Trout and anglers looking to the surface
  |  First Published: October 2013

What can we expect in October? The answer is heaps, especially if you love hunting around in the shallows at dawn and dusk.

The conditions are easier on us and for the fish, and the shallows are a touch warmer with more aquatic life and amphibious life out and about. October is the prime month for finding shallow water feeders, the famed Tasmanian tailing browns and frog feeders, not to mention the odd surface feature.

Bronte Lagoon

Bronte boasts an ideal environment for finding tailing trout; the shallow bays and sloping shores just scream fish, even more so if the water levels are high which creates perfect conditions for foraging trout. Calm frosty nights can also create some great early morning chironomid, or midge hatches. It’s far better to approach a shallow shore or bay and just stand and look for 10 minutes. Most times at this time of the year at dawn until the sun comes up or just as the sun dips as the day heads towards evening trout aren’t far away from the shallows.

In fact they were most likely feeding all night or sitting under the cover offered by flooded tussocks waiting for the light to start to fade before feeling confident enough to venture out into the more open exposed water to feed. These fish are more than likely to rise to a dry; a Zulu, Red Tag or Possum Emerger brings a lot of tailing fish undone in Bronte at this time of year. If the fish are switched onto frogs, the ever-reliable Sloanes Fur Fly or a black or MK 2 Woolly Bugger in about a size 10 is the go, otherwise a stick Caddis or 007 nymph under an indicator is never a poor option.

Lake King William

King William is filling up as fast and as high as it did last spring, when we got a taste of the fabulous fishing to tailing browns that are a feature of the northern bays and shores. The big problem is the when the water rises fast and too high, with a result of the best areas for seeing tails being under too much water.

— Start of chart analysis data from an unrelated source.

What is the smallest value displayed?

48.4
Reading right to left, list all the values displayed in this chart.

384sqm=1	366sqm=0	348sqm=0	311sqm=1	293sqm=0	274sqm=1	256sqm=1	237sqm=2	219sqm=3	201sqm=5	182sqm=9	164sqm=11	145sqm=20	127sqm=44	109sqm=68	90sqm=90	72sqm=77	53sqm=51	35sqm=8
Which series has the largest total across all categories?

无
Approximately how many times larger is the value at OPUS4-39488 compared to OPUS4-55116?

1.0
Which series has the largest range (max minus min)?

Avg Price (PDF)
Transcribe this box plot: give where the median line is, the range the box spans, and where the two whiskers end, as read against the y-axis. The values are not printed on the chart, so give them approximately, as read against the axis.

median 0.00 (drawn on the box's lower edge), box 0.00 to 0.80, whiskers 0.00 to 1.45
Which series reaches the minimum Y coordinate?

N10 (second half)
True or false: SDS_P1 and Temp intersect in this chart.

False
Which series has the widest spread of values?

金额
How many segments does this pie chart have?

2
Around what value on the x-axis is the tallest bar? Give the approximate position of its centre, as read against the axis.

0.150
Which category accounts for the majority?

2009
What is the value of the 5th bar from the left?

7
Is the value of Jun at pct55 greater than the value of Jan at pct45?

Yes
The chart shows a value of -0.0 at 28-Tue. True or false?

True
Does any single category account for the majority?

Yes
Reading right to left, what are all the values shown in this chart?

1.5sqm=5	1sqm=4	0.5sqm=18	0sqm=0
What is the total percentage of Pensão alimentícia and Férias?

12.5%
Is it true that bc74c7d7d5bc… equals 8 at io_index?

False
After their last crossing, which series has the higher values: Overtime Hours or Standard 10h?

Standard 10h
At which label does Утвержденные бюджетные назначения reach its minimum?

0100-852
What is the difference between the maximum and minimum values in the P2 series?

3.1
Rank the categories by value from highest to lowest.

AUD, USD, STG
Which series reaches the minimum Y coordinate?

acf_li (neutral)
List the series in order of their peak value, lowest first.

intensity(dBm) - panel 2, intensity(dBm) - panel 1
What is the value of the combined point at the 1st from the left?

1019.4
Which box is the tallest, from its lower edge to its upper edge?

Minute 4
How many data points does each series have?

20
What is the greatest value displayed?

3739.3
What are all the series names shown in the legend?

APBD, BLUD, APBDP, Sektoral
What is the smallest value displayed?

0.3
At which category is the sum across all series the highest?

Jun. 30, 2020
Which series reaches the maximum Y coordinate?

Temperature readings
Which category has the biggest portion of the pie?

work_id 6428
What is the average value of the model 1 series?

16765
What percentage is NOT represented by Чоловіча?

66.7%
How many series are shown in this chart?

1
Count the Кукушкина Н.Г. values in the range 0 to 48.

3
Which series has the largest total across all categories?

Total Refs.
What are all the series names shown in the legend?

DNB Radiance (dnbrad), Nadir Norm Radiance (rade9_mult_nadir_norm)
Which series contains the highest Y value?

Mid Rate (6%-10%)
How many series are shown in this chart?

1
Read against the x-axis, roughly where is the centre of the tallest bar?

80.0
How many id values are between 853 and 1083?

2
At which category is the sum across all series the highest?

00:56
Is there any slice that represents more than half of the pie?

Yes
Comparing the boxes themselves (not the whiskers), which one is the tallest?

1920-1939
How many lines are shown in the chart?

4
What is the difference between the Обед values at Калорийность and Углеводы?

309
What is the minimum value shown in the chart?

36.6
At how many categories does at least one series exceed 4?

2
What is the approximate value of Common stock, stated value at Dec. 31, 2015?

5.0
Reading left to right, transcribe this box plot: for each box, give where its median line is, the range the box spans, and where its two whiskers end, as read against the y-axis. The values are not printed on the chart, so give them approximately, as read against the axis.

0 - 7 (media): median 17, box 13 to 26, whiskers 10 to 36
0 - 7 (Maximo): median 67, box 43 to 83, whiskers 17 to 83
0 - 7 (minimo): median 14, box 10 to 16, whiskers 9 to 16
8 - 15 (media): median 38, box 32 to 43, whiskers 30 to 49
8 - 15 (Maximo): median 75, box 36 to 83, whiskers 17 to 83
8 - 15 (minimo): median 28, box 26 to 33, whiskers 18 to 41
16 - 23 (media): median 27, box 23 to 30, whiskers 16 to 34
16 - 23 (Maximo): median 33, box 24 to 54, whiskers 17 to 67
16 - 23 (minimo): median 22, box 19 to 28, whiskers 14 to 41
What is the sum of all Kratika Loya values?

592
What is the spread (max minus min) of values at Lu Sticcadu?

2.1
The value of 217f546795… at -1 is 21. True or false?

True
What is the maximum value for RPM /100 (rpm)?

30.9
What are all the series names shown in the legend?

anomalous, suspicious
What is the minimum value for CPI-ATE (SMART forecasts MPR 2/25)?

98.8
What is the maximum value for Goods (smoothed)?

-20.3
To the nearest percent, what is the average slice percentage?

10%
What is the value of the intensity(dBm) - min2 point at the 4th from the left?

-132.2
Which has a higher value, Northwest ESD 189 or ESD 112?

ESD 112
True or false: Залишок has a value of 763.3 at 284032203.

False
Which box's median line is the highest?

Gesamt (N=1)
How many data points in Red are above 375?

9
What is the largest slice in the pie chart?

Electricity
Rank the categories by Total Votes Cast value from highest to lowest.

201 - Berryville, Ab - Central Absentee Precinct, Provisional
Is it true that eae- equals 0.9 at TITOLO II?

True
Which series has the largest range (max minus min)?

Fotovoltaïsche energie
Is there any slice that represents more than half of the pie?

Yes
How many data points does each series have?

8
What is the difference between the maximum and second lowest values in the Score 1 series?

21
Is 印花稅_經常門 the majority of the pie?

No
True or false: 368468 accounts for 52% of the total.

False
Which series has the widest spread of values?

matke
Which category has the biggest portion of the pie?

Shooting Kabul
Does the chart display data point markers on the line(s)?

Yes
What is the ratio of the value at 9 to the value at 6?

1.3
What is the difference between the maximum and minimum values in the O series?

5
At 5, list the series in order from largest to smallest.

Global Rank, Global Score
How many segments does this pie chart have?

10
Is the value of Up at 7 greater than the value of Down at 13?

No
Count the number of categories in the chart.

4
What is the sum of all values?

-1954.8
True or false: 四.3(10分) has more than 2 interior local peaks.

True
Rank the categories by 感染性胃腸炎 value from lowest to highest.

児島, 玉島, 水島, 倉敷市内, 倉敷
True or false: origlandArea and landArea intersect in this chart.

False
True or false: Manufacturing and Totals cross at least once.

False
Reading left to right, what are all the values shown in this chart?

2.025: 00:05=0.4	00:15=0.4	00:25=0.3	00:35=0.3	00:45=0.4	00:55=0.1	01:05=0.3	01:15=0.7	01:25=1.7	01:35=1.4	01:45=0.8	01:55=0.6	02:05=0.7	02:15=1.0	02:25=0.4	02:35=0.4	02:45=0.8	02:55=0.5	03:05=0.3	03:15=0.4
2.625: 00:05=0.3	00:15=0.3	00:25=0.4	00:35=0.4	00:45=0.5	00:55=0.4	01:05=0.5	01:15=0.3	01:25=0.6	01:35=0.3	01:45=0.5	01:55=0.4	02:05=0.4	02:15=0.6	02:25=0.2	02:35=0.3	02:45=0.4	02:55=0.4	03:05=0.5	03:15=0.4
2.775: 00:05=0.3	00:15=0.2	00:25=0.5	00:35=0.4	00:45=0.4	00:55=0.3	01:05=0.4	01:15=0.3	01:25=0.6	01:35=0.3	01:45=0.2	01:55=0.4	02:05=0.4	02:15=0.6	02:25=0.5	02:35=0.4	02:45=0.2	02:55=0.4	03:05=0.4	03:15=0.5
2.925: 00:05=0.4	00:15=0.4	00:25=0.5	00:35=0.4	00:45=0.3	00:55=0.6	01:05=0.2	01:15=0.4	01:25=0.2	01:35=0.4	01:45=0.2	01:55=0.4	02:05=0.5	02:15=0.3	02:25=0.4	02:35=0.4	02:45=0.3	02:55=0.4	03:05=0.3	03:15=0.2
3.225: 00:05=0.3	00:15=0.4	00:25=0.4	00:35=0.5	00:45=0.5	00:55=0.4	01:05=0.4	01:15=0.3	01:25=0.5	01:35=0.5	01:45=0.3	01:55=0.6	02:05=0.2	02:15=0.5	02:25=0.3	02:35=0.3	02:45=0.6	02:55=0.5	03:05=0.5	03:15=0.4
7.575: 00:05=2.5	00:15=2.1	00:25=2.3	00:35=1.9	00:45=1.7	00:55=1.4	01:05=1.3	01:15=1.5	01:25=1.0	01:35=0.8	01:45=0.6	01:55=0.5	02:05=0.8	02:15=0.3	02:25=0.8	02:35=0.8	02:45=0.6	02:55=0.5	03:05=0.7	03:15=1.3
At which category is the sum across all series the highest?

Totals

The best height is between 1-3m below full supply level, the sight fishing can be simply awesome. I’ll never forget one late afternoon last spring on one of the shallow northern shores, we had had a good dump of snow the previous night and morning, the day cleared up to a magic afternoon, what a beautiful experience it was to be fishing to the dozen or so tailers parading in front of me, under a red evening sky, beautiful calm water and being surrounded by snow on the hills and mountains. Trout fishing in Tasmania doesn’t get any better than it did on that evening!

St Clair lagoon

St Clair Lagoon is another wonderful water and a great fly fishery, when the levels are up the water backs up, in and around the rushes and tea trees. Sneaking around the nooks and crannies created by the high water looking for a swirl of a feeding fish or if you get a blue sky day polarising the flooded shallows is a great way to spend a day. King William and St Clair Lagoon are only a stone’s throw from each other, you could do a lot worse than spending a whole days fishing between these two great fisheries.

Laughing Jack Lagoon

Laughing Jack is a great springtime destination and it has its very faithful devotees. It’s very popular bait and trolling water. Most of the storage is surrounded by barren rocky shores, but the northern end is like another world when it’s at its normal early season levels. Sloping grassy banks with a few marshy pockets and gutters are great areas to find the well-conditioned and some of the best eating fish in the whole of Tasmania.

I’ve had great fishing here with the Fiery Brown Beetle and 007 nymph under a dry fly indicator. If no fish are evident you can do a lot worse than blind casting with a MK 2 Woolly Bugger in and around the mouth of the creek that is a feature of this northern shore.